**EXERCISE DIRECTIONS**
Render the records below as a Markdown table with the columns "No." and "Text", giving each non-blank line its own numbered row. Leave the pictures out.

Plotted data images
----------

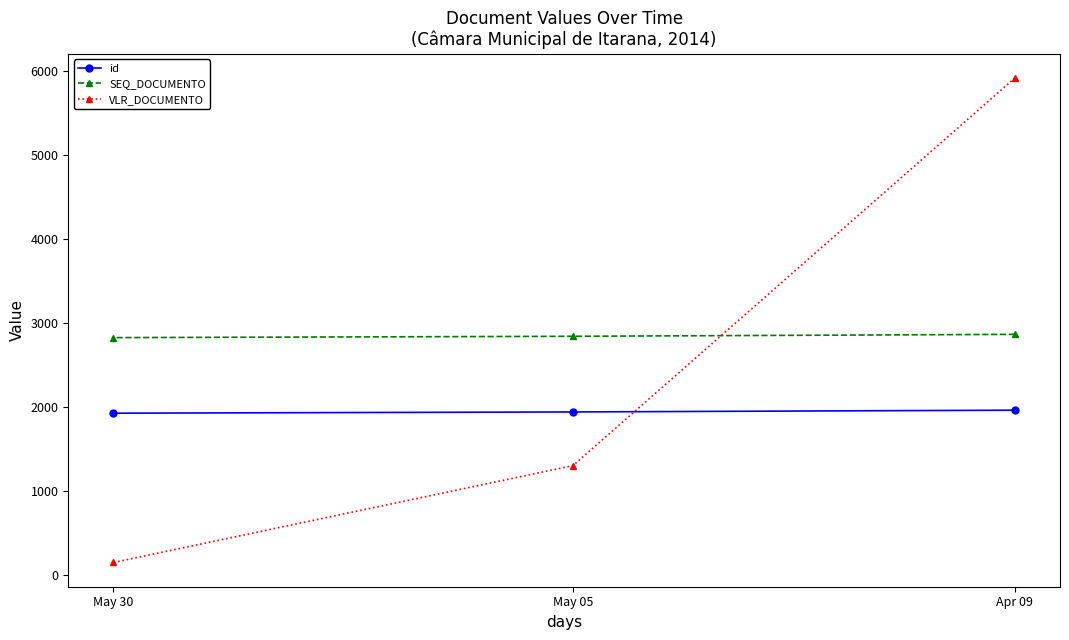

What is the label of the 3rd point from the left?

Apr 09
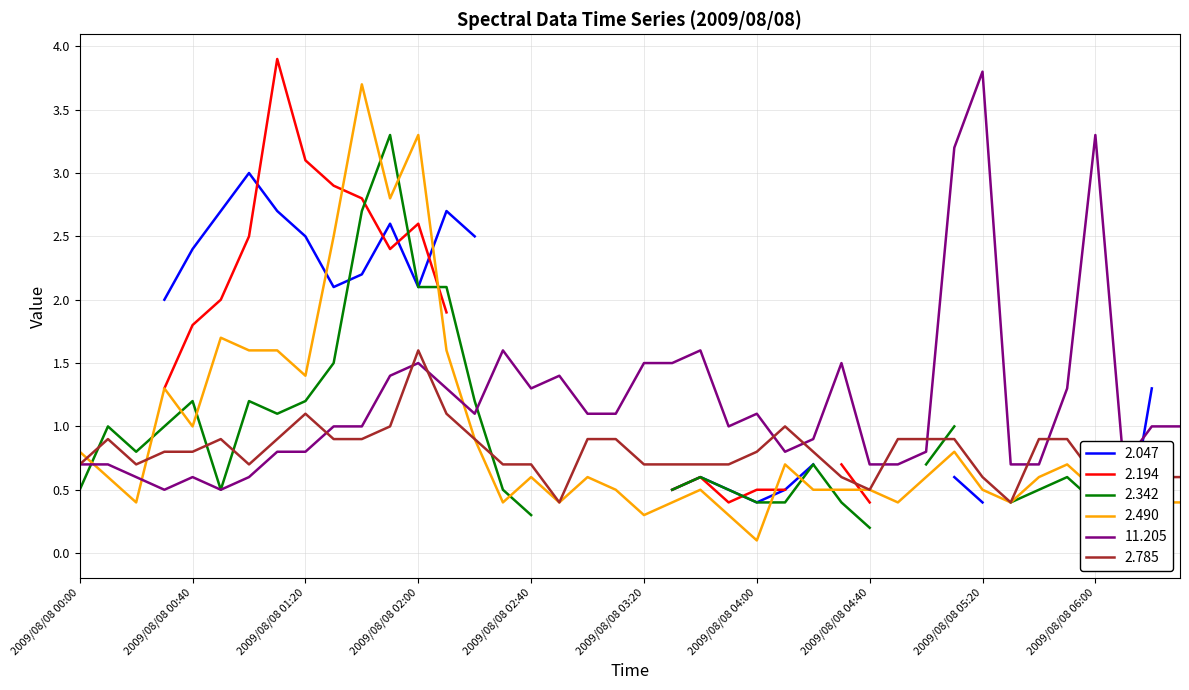

At which label does 2.785 reach its peak?

2009/08/08 02:00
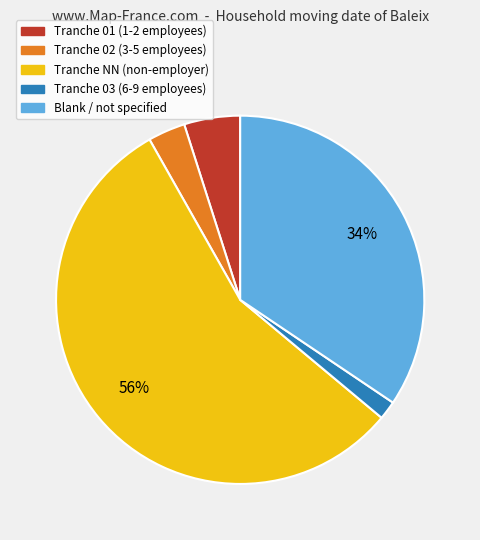

To the nearest percent, what is the average slice percentage?

20%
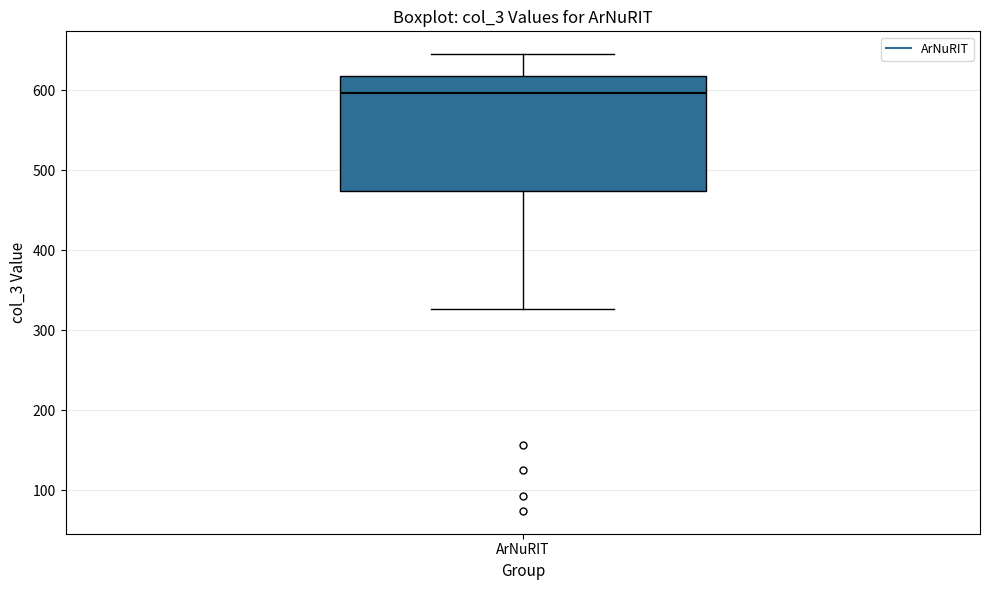

Where is the upper edge of the box for ArNuRIT on the y-axis? The values are not printed on the chart, so give them approximately, as read against the axis.

620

----------

**EXPECTED OUTPUT**
| No. | Text |
|---|---|
| 1 | What is the label of the 3rd point from the left? |
| 2 | Apr 09 |
| 3 | At which label does 2.785 reach its peak? |
| 4 | 2009/08/08 02:00 |
| 5 | To the nearest percent, what is the average slice percentage? |
| 6 | 20% |
| 7 | Where is the upper edge of the box for ArNuRIT on the y-axis? The values are not printed on the chart, so give them approximately, as read against the axis. |
| 8 | 620 |